On reflection, it’s difficult to deny that if any group has suffered under the hands of the coalition government this last year, it’s the young and the impoverished. Aside from the general discontent provoked by public spending cuts, the student cuts have had a galvanizing political effect on British youth, as has the scrapping of the EMA (a means-tested weekly stipend to help poorer school pupils stay on in post-16 education) and extensive cuts to recreational services like youth clubs.

Can it be coincidence that over half the youth clubs (eight in total) in the Haringey district (which incorporates Tottenham) had been shut down in the last three months? That some 10,000 people in Haringey draw unemployment benefits? That every job vacancy in the area attracts an average of 54 applicants? There are racial elements to the story too: the legacy of the Broadwater Farm and Brixton Riots of the 80s; the awful track record of black deaths in police custody; the reported 70% rise in BME [Black and Minority Ethnic] Brits who are stopped and searched.

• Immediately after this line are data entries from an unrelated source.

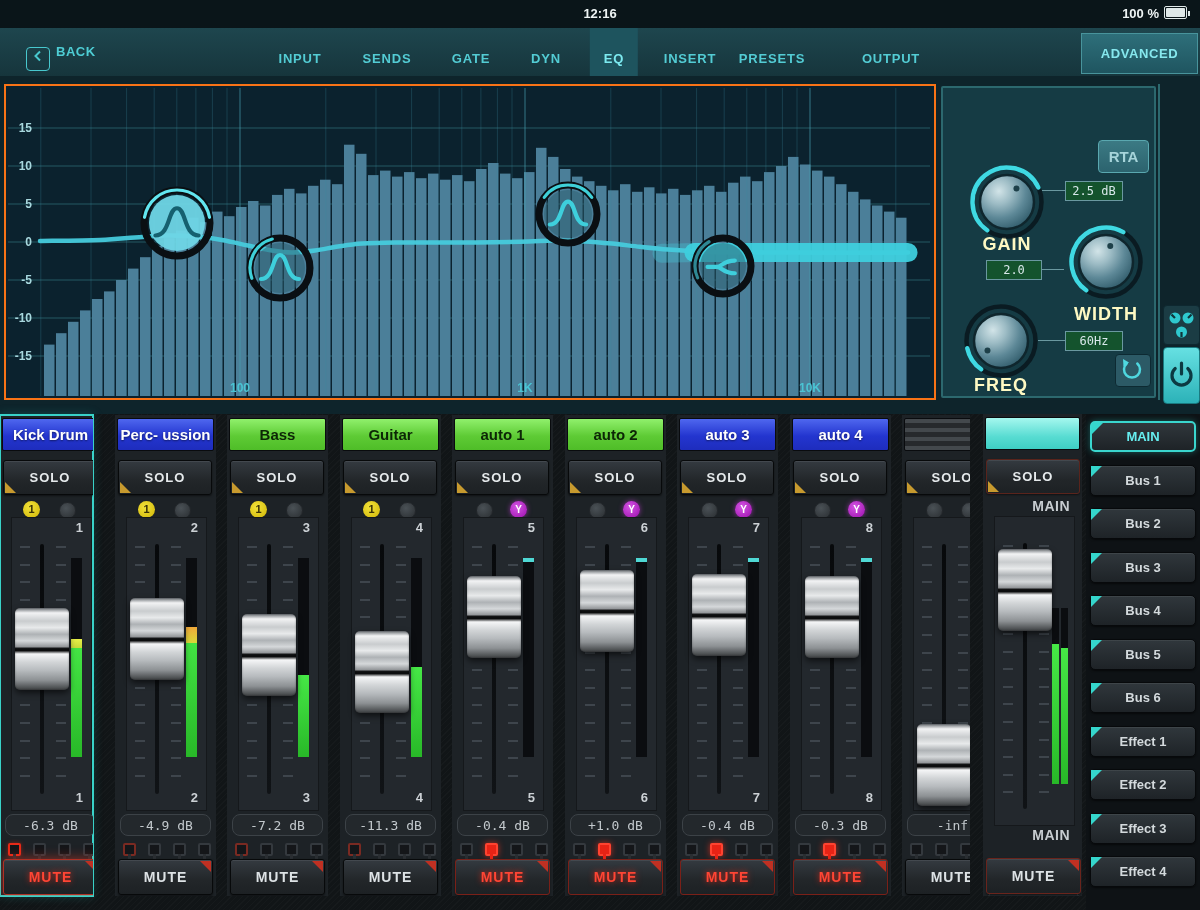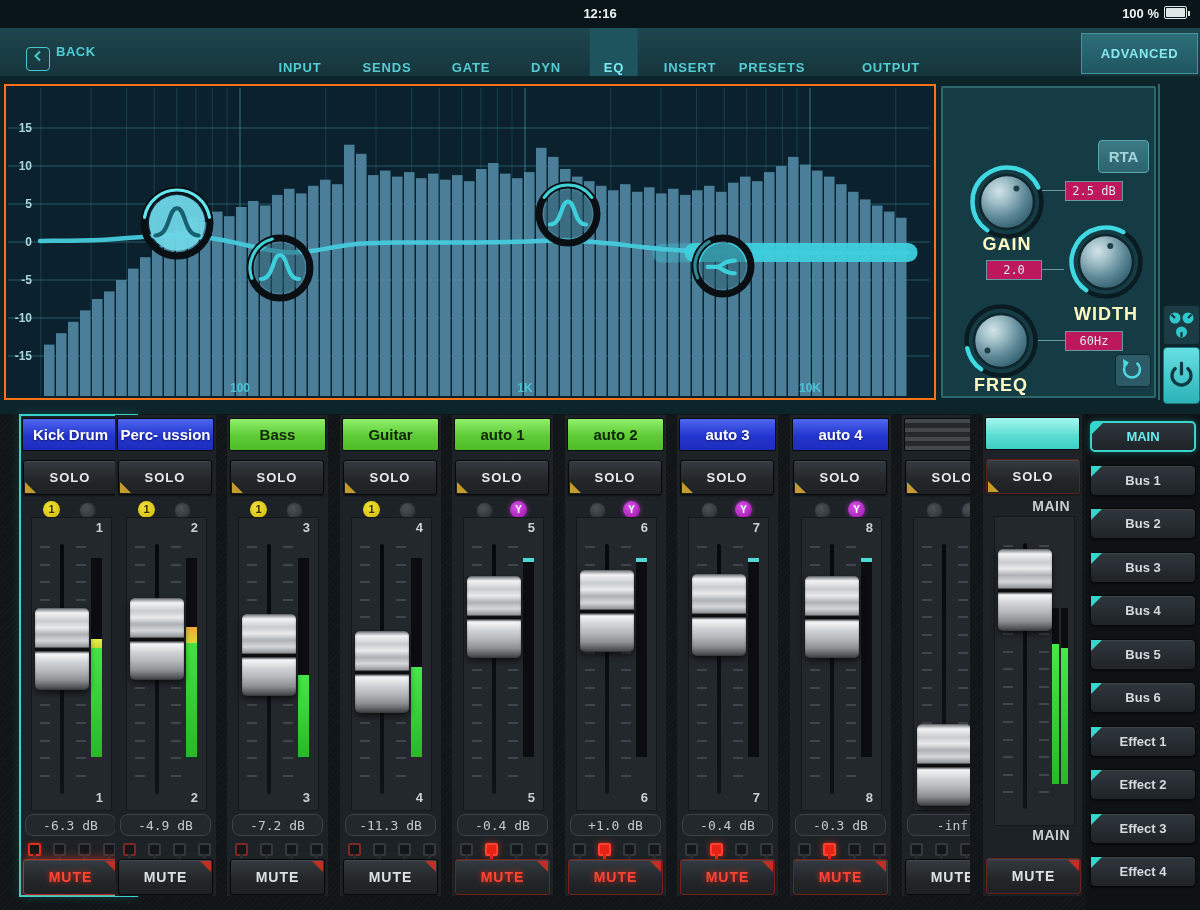--- a/index.html
+++ b/index.html
@@ -18,21 +18,21 @@
   .bat-nub{display:inline-block;width:2px;height:5px;background:#dfe8e8;vertical-align:2px;margin-left:1px;}
 
   
   #navbar{position:absolute;left:0;top:28px;width:1200px;height:48px;
           background:linear-gradient(#1e464e,#16353c);border-bottom:1px solid #081014;}
   #back{position:absolute;left:26px;top:0;height:48px;line-height:48px;color:#4ecdd4;
         font-size:13px;font-weight:bold;letter-spacing:.5px;cursor:default;}
   .back-box{display:inline-block;width:22px;height:22px;border:1px solid #48c8ce;border-radius:4px;
             vertical-align:-6px;margin-right:6px;text-align:center;line-height:20px;}
   .nav-tab{position:absolute;top:0;height:48px;line-height:48px;transform:translateX(-50%);
-           padding:16px 14px;color:#53ccd4;font-size:13px;font-weight:bold;letter-spacing:.8px;}
+           padding:7px 14px;color:#53ccd4;font-size:13px;font-weight:bold;letter-spacing:.8px;}
   .nav-tab.active{background:#1e545e;color:#7ceaf0;}
   #advanced{position:absolute;left:1081px;top:5px;width:115px;height:39px;line-height:39px;
             text-align:center;background:linear-gradient(#2e6f7a,#1f5560);
             border:1px solid #48949c;color:#86e8ee;font-size:13px;font-weight:bold;letter-spacing:.6px;}
 
   
   #eq-sec{position:absolute;left:0;top:76px;width:1200px;height:338px;background:#0e242b;}
   #graph{position:absolute;left:4px;top:8px;width:932px;height:316px;box-sizing:border-box;
          border:2px solid #f97316;background:#0b222e;}
   #eq-svg{display:block;width:928px;height:312px;}
@@ -41,21 +41,21 @@
   #eq-divider{position:absolute;left:1158px;top:8px;width:2px;height:316px;background:#2c686e;}
   .peq-box{position:absolute;left:13px;top:14px;width:185px;height:29px;background:#1d4b58;
            border:1px solid #0d2a32;color:#6fd2da;font-size:13px;font-weight:bold;letter-spacing:1px;
            line-height:29px;padding-left:8px;}
   .peq-bell{position:absolute;left:100px;top:2px;}
   .rta-btn{position:absolute;left:155px;top:52px;width:51px;height:33px;border-radius:4px;
            background:linear-gradient(#3b7a84,#2c636e);border:1px solid #5aa8b0;box-sizing:border-box;
            color:#a6d4da;font-size:15px;font-weight:bold;text-align:center;line-height:31px;}
   .knob-label{position:absolute;width:84px;text-align:center;color:#fef9c3;font-size:18px;
               font-weight:bold;letter-spacing:1px;}
-  .val-box{position:absolute;height:18px;line-height:18px;background:#be185d;border:1px solid #6a98a0;
+  .val-box{position:absolute;height:18px;line-height:18px;background:#14532d;border:1px solid #6a98a0;
            color:#d8e8ea;font-family:"DejaVu Sans Mono",monospace;font-size:12px;text-align:center;}
   .conn{position:absolute;height:1px;background:#6a98a0;}
   .reset-btn{position:absolute;left:172px;top:266px;width:34px;height:31px;border-radius:4px;
              background:#2c5a66;border:1px solid #0d2a32;}
   .side-btn{position:absolute;left:1163px;width:35px;border-radius:4px;}
   #knobs-btn{top:229px;height:38px;background:#1b3c44;border:1px solid #0e2830;}
   #power-btn{top:271px;height:55px;background:linear-gradient(#66e0e2,#2cb2b8);border:1px solid #1a7a80;}
 
   
   #mixer{position:absolute;left:0;top:414px;width:1200px;height:496px;background:#111517;
@@ -400,21 +400,21 @@
     <div class="side-btn" id="power-btn">
       <svg width="35" height="55" viewBox="0 0 35 55">
         <path d="M 11.2 20.5 A 9.5 9.5 0 1 0 23.8 20.5" fill="none" stroke="#0c3a42" stroke-width="3.2" stroke-linecap="round"></path>
         <line x1="17.5" y1="15" x2="17.5" y2="26" stroke="#0c3a42" stroke-width="3.2" stroke-linecap="round"></line>
       </svg>
     </div>
   </div>
 
   <div id="mixer">
     <div id="channels">
-        <div class="strip selected" style="left: 20px; width: 93px; padding-left: 24px;">
+        <div class="strip selected" style="left: 0; width: 93px;">
           <div class="ch-label lbl-blue">Kick Drum</div>
           <div class="btn solo-btn">SOLO<span class="corner-gold"></span></div>
           <div class="badge badge-yellow" style="left: 23px;">1</div>
           <div class="dot" style="left: 59px;"></div>
           <div class="fpanel">
             <div class="ch-num" style="top: 2px;">1</div>
             <div class="ticks" style="left: 8px;"></div>
             <div class="ticks" style="left: 44px;"></div>
             <div class="track"></div>
             <div class="meter">

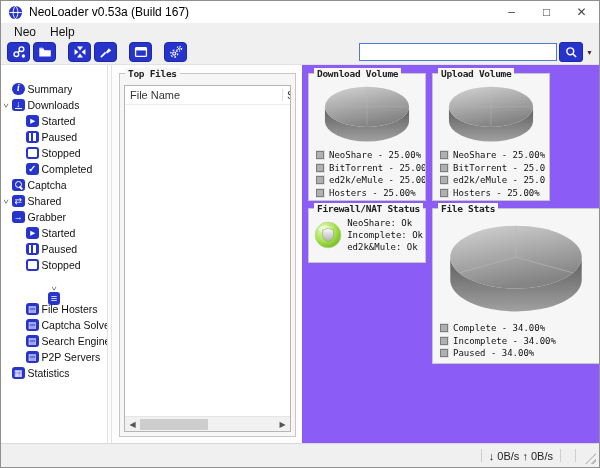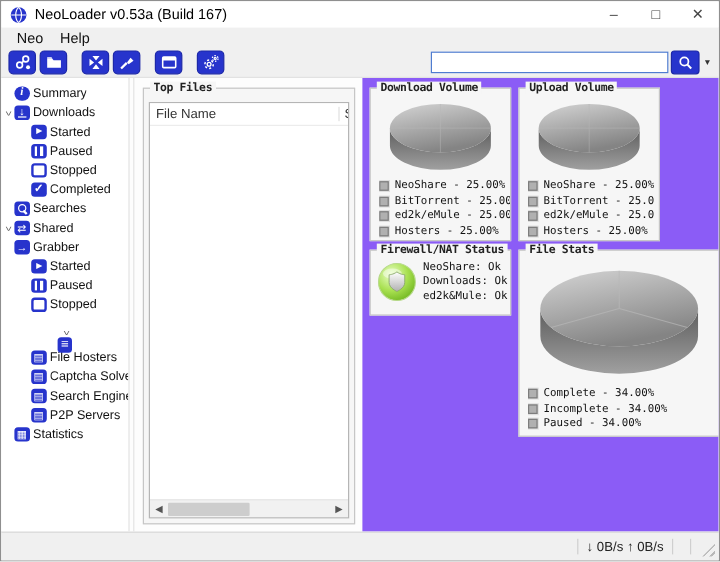--- a/index.html
+++ b/index.html
@@ -35,21 +35,21 @@
   .search-input { width:198px; height:18px; border:1px solid #4f7cd0; background:#fff;
                   font-size:11px; padding:0 4px; outline:none; }
   .search-btn { width:24px; height:20px; margin-left:2px; background:#2734cc; border:1px solid #1d28a8;
                 border-radius:3px; display:flex; align-items:center; justify-content:center; padding:0; }
   .search-caret { font-size:7px; color:#333; margin-left:3px; }
 
   
   .client { flex:1; display:flex; background:#fdfdfd; overflow:hidden; }
 
   
-  .tree { width:106px; flex:none; background:#fff; padding-top:5px; overflow:hidden; }
+  .tree { width:106px; flex:none; background:#fff; padding-top:16px; overflow:hidden; }
   .splitter { width:5px; flex:none; background:#fdfdfd; border-left:1px solid #e3e3e3; border-right:1px solid #e3e3e3; }
   .trow { height:16px; display:flex; align-items:center; font-size:10.5px; color:#111; white-space:nowrap; cursor:default; }
   .trow .chev { width:11px; flex:none; text-align:center; font-size:7px; color:#555; }
   .chev-open::before { content:">"; display:inline-block; transform:rotate(90deg) scaleY(1.3); }
   .trow.lvl1 { padding-left:14px; }
   .trow .lbl { margin-left:3px; overflow:hidden; }
   .gap-top { margin-top:12px;flex-direction:column; }
 
   .ic { width:12.5px; height:12.5px; flex:none; background:#2734cc; border-radius:3px; position:relative;
         display:flex; align-items:center; justify-content:center; color:#fff; }
@@ -255,21 +255,21 @@
         <span class="lbl">Stopped</span>
       </div>
       <div class="trow lvl1">
         <span class="chev"></span>
           <span class="ic ic-check"></span>
         <span class="lbl">Completed</span>
       </div>
       <div class="trow">
         <span class="chev"></span>
           <span class="ic ic-search"></span>
-        <span class="lbl">Searches</span>
+        <span class="lbl">Captcha</span>
       </div>
       <div class="trow">
         <span class="chev chev-open"></span>
         <span class="ic ic-shared"></span>
         <span class="lbl">Shared</span>
       </div>
       <div class="trow">
         <span class="chev"></span>
           <span class="ic ic-grabber"></span>
         <span class="lbl">Grabber</span>
@@ -411,21 +411,21 @@
       <div class="gb gb-fw">
         <span class="gb-title">Firewall/NAT Status</span>
         <div class="fw-body">
           <svg width="34" height="34" viewBox="0 0 36 36">
             <circle cx="18" cy="18" r="16.5" fill="url(#gShieldBall)" stroke="#b7d98a" stroke-width="1"></circle>
             <ellipse cx="14" cy="10.5" rx="8.5" ry="4.5" fill="rgba(255,255,255,0.45)"></ellipse>
             <path d="M18,9 c3.5,2.5 7,2.5 7,2.5 v7 c0,5 -7,8 -7,8 c0,0 -7,-3 -7,-8 v-7 c0,0 3.5,0 7,-2.5 z" fill="url(#gShieldIn)" stroke="#8aa86a" stroke-width="0.8"></path>
           </svg>
           <div class="fw-lines">
             <div class="fw-line">NeoShare: Ok</div>
-            <div class="fw-line">Downloads: Ok</div>
+            <div class="fw-line">Incomplete: Ok</div>
             <div class="fw-line">ed2k&amp;Mule: Ok</div>
           </div>
         </div>
       </div>
 
       <div class="gb gb-fs">
         <span class="gb-title">File Stats</span>
         <svg class="pie-big" width="150" height="100" viewBox="0 0 100 70">
           <path d="M4,26 L4,42 A46,22 0 0 0 96,42 L96,26 A46,22 0 0 1 4,26 Z" fill="url(#gSide)"></path>
           <ellipse cx="50" cy="26" rx="46" ry="22" fill="url(#gTop)"></ellipse>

But these riots seem less about race and more about class and the pressures of capitalism. The looting of shops like Curry’s, JD Sports, and Foot Locker seems banal yet curiously relevant for an “underclass” who are used to having the carrot of consumerism dangled forever in front of their noses. Again, it can surely be no coincidence that around 20 percent of 16-24 year olds in the UK are unemployed.

Understanding why rioting and looting has happened shouldn’t be conflated with supporting it. While it can be a seemingly contradictory experience to condemn the riots and simultaneously contextualize them, it’s not. It’s simply the complex nature of the issues intertwined through these events – through British society and, ultimately, through consumerist culture in general.

As Tuesday evening slides into Tuesday night, my eye is still on the Twitter feed (it’s faster than the news, even if you do have to sift fact from fiction- plus my mates are on it) – wondering if the UK is in for another pounding as more disturbances and arrests are reported in London and Manchester, or if the kids have had enough. It won’t be so easy for them tonight: there are 16,000 police on the streets armed with baton rounds, essentially rubber bullets that “can severely injure or kill in a wide variety of ways”.

The police have, in the meantime, apologized to Duggan’s family, but the details of the shooting are far from clear and there is clearly still tension in the air. Likely there will be until Britain’s out-of-touch politicians begin a dialogue with the youth and communities they’ve worked so hard to disaffect and disenfranchise. Chances are a little genuine conversation might go a long way, but of course history teaches us that a more likely outcome is swift and exemplary punishment for the convicted offenders (563 have been arrested at the time of writing) followed by yet more insult and indifference (the phrase “pure criminality” – i.e. divorced from any explanatory context — already ominously present in formal statements about the riots).

But the kids will always find ways of making themselves heard. As politics writer Penny Red points out in her blog post about London’s events, when a young man in Tottenham was asked by TV station NBC if rioting really achieved anything: “Yes,” he said. “You wouldn’t be talking to me now if we didn’t riot, would you?